De hecho, la solidez aparente de Macron no es más que una posición relativa. Poco queda de aquel júbilo celebratorio de hace cinco años, de aquel delirio jupiteriano que prometía a los franceses un retorno por la vía tecnocrática a los años de gloria (esa otra idealización del pasado). El affaire de los submarinos ha puesto al macronismo ante otro espejo roto: el de una Francia herida en su orgullo geopolítico, en su voluntad de mantener una imagen de sí misma como gran potencia, desorientada ante un mundo que ya no dirige y cada vez comprende menos. La grandilocuencia voluntarista de Macron, su reacción airada convocando a su embajador en Washington, no ha hecho más que enfatizar su impotencia y la desproporción de sus ambiciones. Algo parecido ha sucedido con su política europea: aquel proyecto de reforma sintetizado en el discurso de la Sorbona (merece la pena leerlo, es de bellísima factura) tuvo el mismo problema que todas las grandes promesas del macronismo: no se ha acercado siquiera a tocar la realidad material del continente. Parece paradójico, pero la insistencia de Francia en dotar de grandes palabras el armazón europeo no suple esa asfixiante sensación de pérdida.
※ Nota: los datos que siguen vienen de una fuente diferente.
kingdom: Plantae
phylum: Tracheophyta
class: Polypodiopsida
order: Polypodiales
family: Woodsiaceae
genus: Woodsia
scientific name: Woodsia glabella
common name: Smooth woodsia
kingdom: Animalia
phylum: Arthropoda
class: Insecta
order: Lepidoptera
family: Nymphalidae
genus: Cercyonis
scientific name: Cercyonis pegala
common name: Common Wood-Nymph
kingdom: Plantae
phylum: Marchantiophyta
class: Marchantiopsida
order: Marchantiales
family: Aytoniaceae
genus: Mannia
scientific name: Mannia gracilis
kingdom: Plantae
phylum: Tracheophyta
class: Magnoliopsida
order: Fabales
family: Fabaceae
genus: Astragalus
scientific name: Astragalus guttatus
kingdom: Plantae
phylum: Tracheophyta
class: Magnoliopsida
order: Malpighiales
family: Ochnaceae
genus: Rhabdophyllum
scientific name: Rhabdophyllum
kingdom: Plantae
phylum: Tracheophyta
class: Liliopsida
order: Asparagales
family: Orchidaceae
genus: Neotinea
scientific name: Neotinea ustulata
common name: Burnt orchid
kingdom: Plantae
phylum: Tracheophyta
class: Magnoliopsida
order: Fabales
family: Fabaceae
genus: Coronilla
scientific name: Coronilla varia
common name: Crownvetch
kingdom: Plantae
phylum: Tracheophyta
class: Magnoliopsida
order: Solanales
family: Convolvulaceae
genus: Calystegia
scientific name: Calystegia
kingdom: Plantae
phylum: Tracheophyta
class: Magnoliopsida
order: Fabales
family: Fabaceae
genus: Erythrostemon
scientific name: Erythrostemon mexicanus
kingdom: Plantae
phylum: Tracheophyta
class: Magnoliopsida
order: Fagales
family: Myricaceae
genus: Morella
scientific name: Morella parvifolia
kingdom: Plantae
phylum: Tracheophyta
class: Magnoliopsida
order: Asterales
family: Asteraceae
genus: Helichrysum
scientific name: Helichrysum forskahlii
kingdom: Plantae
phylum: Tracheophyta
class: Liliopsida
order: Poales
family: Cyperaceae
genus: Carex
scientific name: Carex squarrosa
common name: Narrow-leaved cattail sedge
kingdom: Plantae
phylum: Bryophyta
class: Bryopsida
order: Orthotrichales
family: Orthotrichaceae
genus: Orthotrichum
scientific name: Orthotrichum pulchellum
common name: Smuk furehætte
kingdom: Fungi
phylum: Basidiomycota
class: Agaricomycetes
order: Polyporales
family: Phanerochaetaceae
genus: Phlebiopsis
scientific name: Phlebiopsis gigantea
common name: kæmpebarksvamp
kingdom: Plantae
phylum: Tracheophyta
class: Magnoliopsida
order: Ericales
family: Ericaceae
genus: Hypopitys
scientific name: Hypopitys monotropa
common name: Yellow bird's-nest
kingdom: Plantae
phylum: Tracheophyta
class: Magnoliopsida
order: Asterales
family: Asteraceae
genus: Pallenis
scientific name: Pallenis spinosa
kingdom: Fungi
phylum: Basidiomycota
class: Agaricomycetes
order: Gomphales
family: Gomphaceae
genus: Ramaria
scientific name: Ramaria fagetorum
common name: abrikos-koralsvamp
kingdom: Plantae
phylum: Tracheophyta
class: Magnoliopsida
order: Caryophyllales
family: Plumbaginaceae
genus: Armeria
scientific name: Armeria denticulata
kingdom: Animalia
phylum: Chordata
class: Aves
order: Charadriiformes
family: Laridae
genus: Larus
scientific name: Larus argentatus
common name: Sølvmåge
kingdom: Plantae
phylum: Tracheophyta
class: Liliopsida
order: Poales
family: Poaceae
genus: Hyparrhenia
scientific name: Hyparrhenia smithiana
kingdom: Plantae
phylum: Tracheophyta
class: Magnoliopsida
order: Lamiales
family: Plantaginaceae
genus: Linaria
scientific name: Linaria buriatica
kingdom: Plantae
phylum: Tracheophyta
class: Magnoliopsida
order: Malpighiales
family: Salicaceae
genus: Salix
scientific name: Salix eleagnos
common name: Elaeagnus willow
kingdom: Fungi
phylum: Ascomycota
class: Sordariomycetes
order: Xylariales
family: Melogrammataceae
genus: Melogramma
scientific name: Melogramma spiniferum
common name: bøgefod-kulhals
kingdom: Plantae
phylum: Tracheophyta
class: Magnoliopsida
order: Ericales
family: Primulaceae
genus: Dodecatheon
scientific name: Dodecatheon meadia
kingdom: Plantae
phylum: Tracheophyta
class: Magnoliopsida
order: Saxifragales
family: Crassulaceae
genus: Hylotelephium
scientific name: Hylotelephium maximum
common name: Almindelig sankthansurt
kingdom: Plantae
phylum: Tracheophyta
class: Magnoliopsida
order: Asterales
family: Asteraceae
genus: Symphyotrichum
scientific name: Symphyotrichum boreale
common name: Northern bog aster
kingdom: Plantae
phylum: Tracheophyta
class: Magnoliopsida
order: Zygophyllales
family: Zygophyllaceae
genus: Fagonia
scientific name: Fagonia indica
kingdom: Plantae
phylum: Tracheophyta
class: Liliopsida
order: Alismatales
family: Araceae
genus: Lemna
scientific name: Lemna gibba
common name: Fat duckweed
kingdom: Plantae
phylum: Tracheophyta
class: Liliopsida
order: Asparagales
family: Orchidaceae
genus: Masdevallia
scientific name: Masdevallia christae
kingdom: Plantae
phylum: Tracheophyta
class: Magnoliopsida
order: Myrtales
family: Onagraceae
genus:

Al contrario, la ha reforzado.
Bajo el suelo del macronismo hay otro agujero, otra forma de angustia por la decadencia de Francia. Ese es el vacío que Macron ha pretendido disimular con la reiteración cansina (y fallida) de sus ocurrencias modernizadoras, que hoy ya no confunden a nadie. Consciente de ello, el presidente que prometió convertir a Francia en una start-up nation (qué tiempos aquellos en los que PSOE, PP y Ciudadanos se liaban a codazos para hacerse la foto con él) lanza hoy un plan de inversión pública masiva en industria e infraestructuras, se propone reorientar la globalización y, de nuevo, dotar de soberanía real a Europa. Para ello se apoya en la inercia que, a la espera de la coalición alemana, parece haberse instalado en Bruselas: un pragmatismo más o menos dirigista, sin base social, sin programa real ni dirigencia política —una especie de transformación económica desde arriba, desprovista de política y de ideología—. Siguen siendo materiales endebles para combatir el fantasma de la ultraderecha en Europa. Sin un horizonte material alternativo, sin un contrato social radicado en la refundación democrática de Europa, sin todo aquello que Bruselas y Macron han reprimido a conciencia en la última década, no les queda más que atrincherarse en una posición defensiva. Mientras, el abismo sigue avanzando con su amenaza de impregnarlo todo.